Saturday, April 6, 2013

The Student Debt Stigma


No form of debt is so fiercely loathed as student loans. I'm not perplexed as to why, there are many and good reasons, but I do wonder why the resentment is so vague and often misdirected. What I observe is not principled opposition but rather a pastiche of regrets and sundry indignations. Let me give a few examples and hypotheticals.

One common source of resentment is that education ought be free, or at least free to those who cannot afford it. Though I disagree, this is to me an intelligible position. What I don't follow is why the rage is not directed at professors. If education ought to be free then wouldn't the people with the knowledge, teachers, be chiefly at fault for charging? Now a philosopher a la Socrates might agree and allege that our modern professorial class is nothing more than sophists. I've not, though, ever heard this argument advanced, though it's not an incredible claim. Benefits might follow from a culture wherein many experts take on a few pupils gratis rather than having a select few essentially retire from the profession and teach for a fee.

More commonly, though, I hear the argument that education ought to be subsidized by those with allegedly excess monies, an argument I find unpersuasive because it doesn't shift the burden from educators. Even if you have a right to an education, it doesn't follow that someone third party with no ability to remedy your dearth of education other than that he has some goods which might be seized, bears the responsibility.

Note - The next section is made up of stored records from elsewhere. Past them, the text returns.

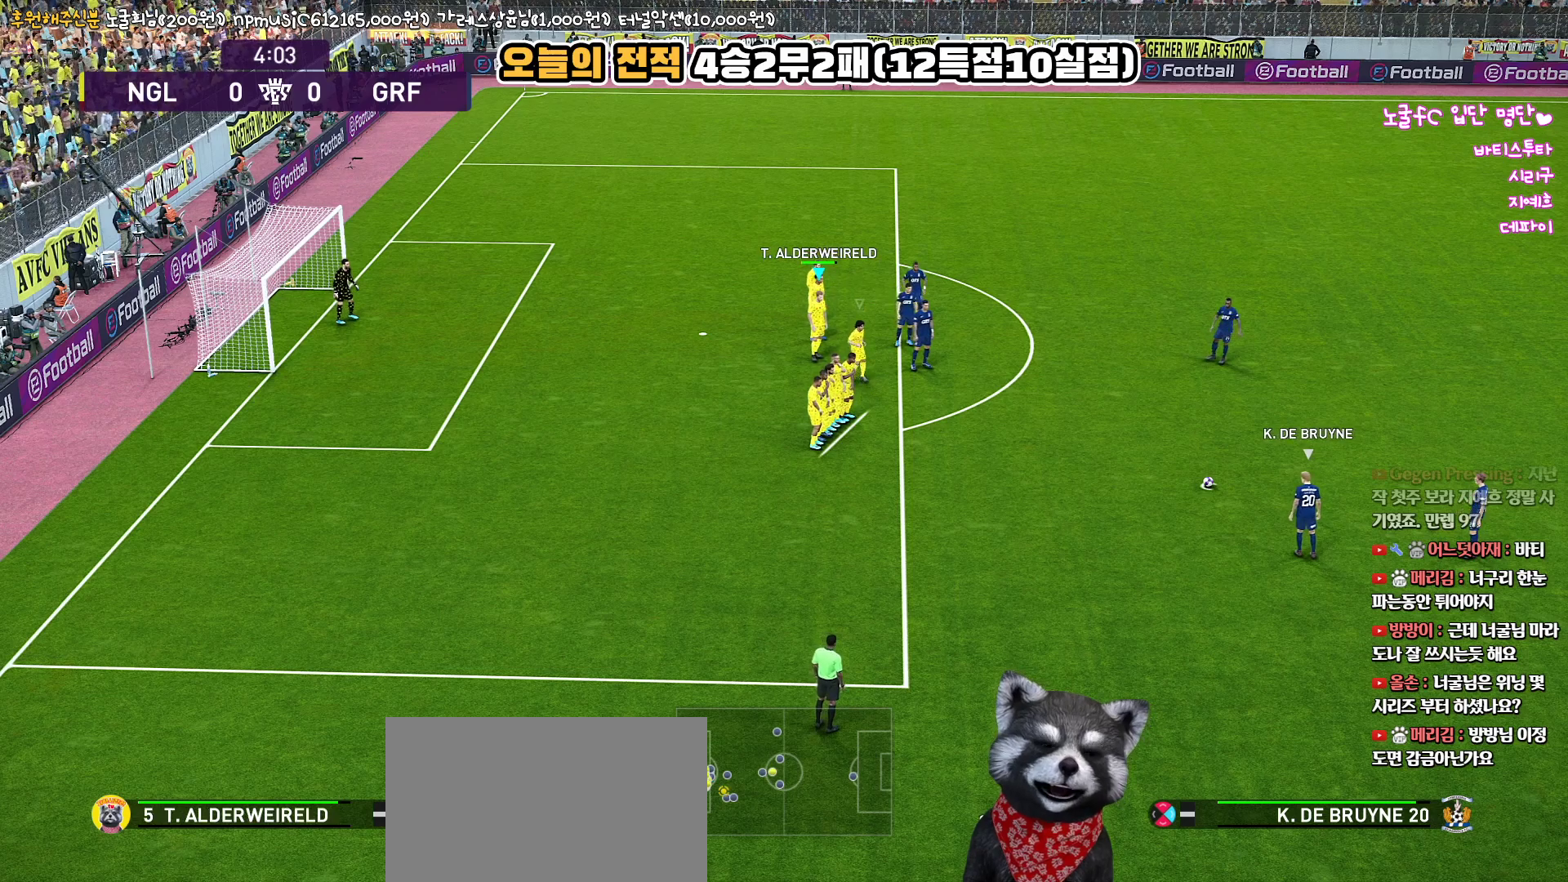
{"buttons": [], "left_stick": "center", "right_stick": "center", "events": [[17, "R3", "down"], [150, "R3", "up"], [433, "L1", "up"]]}
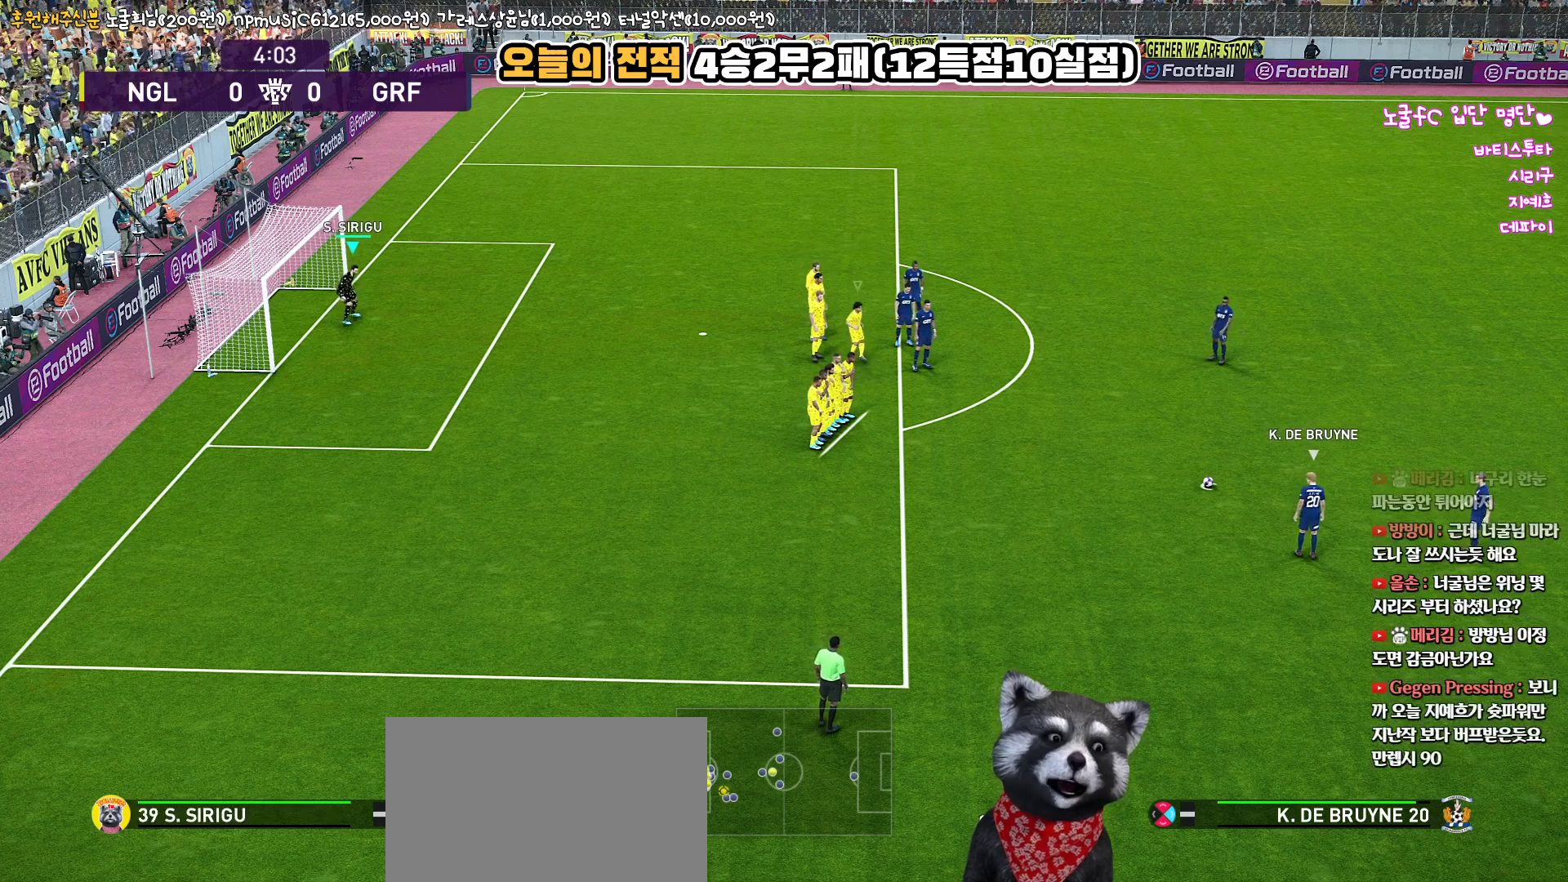
{"buttons": [], "left_stick": "down", "right_stick": "center", "events": [[367, "left_stick", "down"]]}
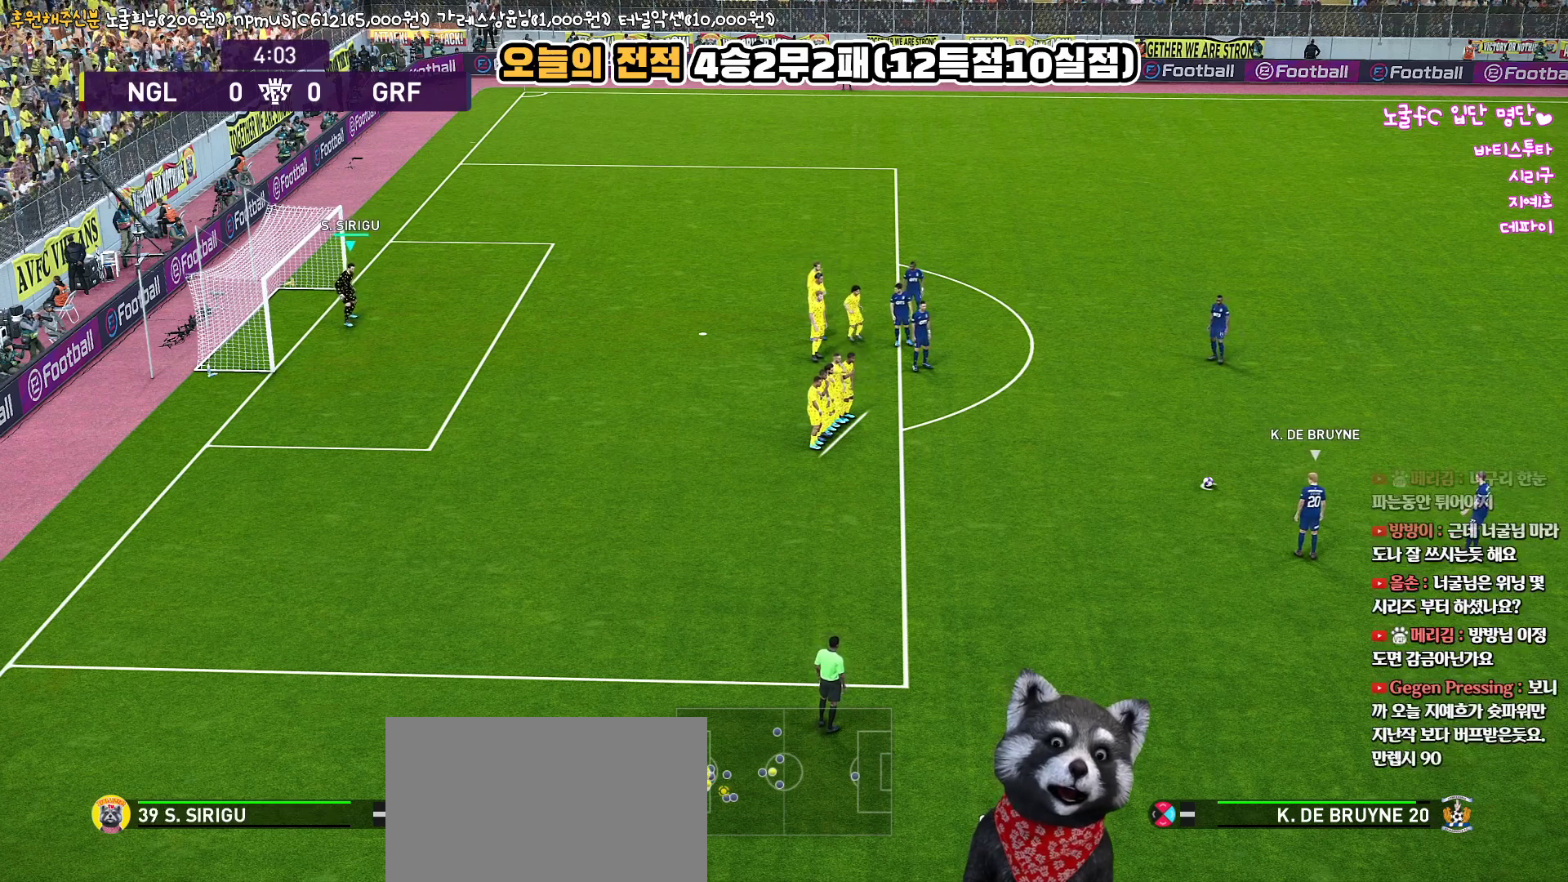
{"buttons": [], "left_stick": "center", "right_stick": "center", "events": [[33, "left_stick", "center"]]}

Another familiar recipient of debtor rage is the lender. This again is not wholly unreasonable, for the lender should  if only for himself do some investigation as to whether the recipient of the loan will be likely to pay it back. It is in no one's interest that the borrower default, although the lender won't care or bother to do diligence if he's assured he'll be paid even in cases of default. Again, though, this is the less common argument than, well it's more of an accusation really, that lenders are hucksters. That may be true, especially if the government has insulated him from risk, but such doesn't mean the borrower should hate the lender. After all, the borrower doesn't have the money to get what he wants. The lender does, and he's willing to risk it. That should engender some gratitude, if only at the fortuitous availability of resources for your venture

The last object of the indebted student's scorn is the school itself. Classes are too expensive. I didn't get a job after I graduated. Surely many schools are poorly run, but unless you favor the decentralized,  setup I outlined above, an institution is needed, and institutions have overhead. Likewise, you might not have a job, but you bought a curriculum. Probably should have checked the demand first. The school, however, may be at fault. Not necessarily for charging too much or poorly preparing you, but for letting you in.

You see I think there ought to be a student debt stigma. As it is, student debt is a sign of an individual's investment in the humanistic over the economic. Never mind the utterly nugatory "liberal arts" education $90,000 buys you, spending money on education is the shiniest badge of honor. Never mind the predominantly supine collegiate experience of most "students," once they get the paperwork they're graduates. Instead of these honorifics, exceptional student debt should signal one of two things: either you weren't smart enough to get a scholarship, or you went to a school whose standards you didn't really meet, but who admitted you anyway just to take your money.

Of course, that reality is hard to take: that one's a deeply indebted, mediocre talent, with skills nobody needs. So instead the student debtor dwells on the fact he was swindled by a banker, defrauded by a school, and exploited by the government. Actually, that's pretty understandable.